Dataset extract —
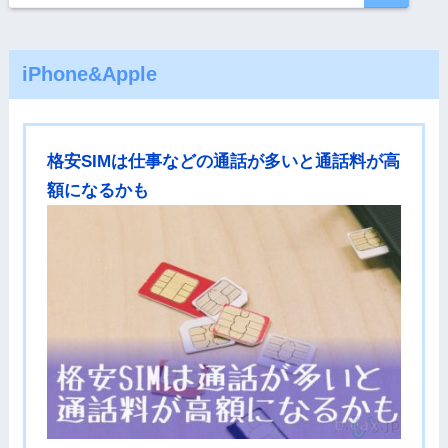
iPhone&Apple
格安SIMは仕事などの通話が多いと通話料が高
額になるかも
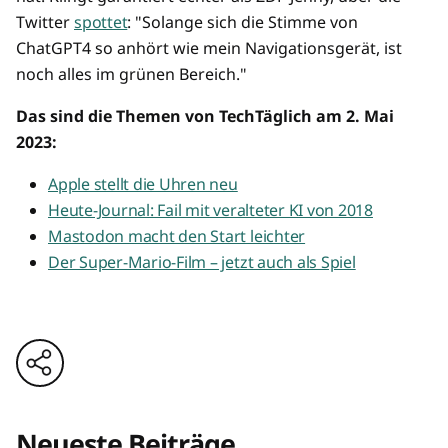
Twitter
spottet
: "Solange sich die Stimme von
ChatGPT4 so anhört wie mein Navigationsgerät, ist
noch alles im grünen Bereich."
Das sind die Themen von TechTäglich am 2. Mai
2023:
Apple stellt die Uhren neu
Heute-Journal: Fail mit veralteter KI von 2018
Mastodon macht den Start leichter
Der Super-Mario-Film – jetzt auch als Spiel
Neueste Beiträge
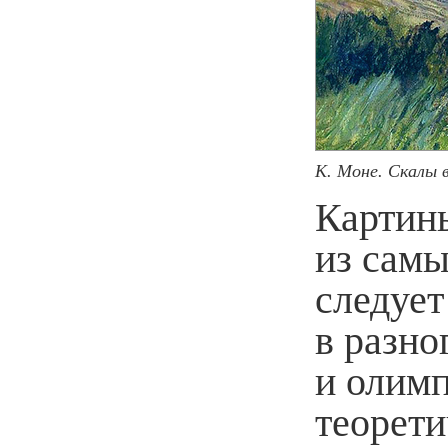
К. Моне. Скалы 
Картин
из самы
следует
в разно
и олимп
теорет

--

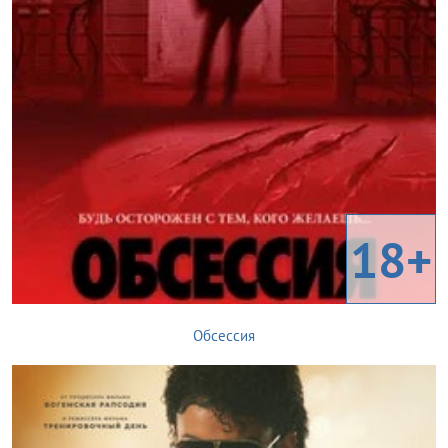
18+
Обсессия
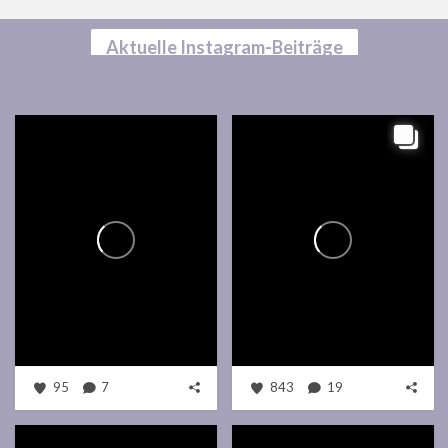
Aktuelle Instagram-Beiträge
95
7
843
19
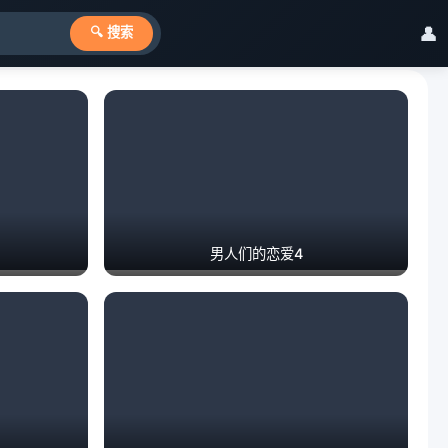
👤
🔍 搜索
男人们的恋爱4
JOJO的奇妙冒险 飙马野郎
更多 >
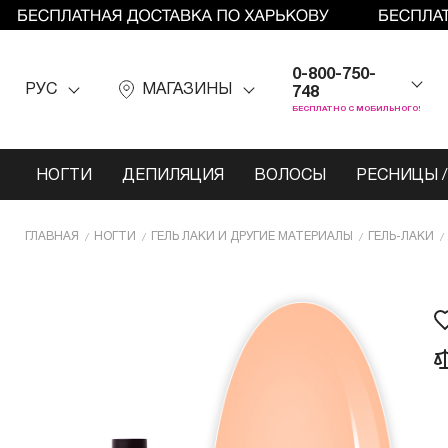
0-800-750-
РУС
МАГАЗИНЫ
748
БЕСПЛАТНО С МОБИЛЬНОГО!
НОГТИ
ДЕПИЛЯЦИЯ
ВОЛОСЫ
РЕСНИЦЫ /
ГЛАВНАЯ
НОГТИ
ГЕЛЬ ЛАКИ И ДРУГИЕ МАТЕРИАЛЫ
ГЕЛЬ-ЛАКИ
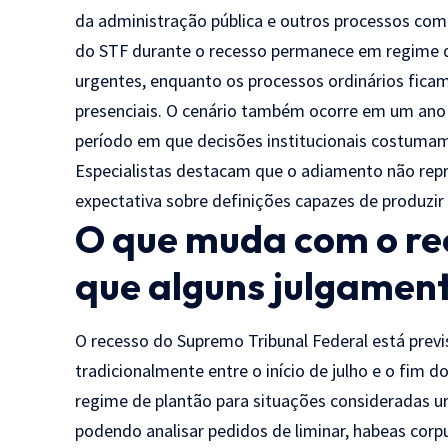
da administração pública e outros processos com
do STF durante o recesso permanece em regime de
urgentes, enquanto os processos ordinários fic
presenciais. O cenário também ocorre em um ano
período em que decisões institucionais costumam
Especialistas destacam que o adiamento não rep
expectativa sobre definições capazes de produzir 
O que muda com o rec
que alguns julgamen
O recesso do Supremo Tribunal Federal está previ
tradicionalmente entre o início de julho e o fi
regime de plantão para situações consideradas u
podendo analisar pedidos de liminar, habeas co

Problem requirements — Write out the material above from the line containing "iPhone&Apple" down through the line containing "Neueste Beiträge", leaving out the pictures.

Solution —
iPhone&Apple
格安SIMは仕事などの通話が多いと通話料が高
額になるかも
Twitter
spottet
: "Solange sich die Stimme von
ChatGPT4 so anhört wie mein Navigationsgerät, ist
noch alles im grünen Bereich."
Das sind die Themen von TechTäglich am 2. Mai
2023:
Apple stellt die Uhren neu
Heute-Journal: Fail mit veralteter KI von 2018
Mastodon macht den Start leichter
Der Super-Mario-Film – jetzt auch als Spiel
Neueste Beiträge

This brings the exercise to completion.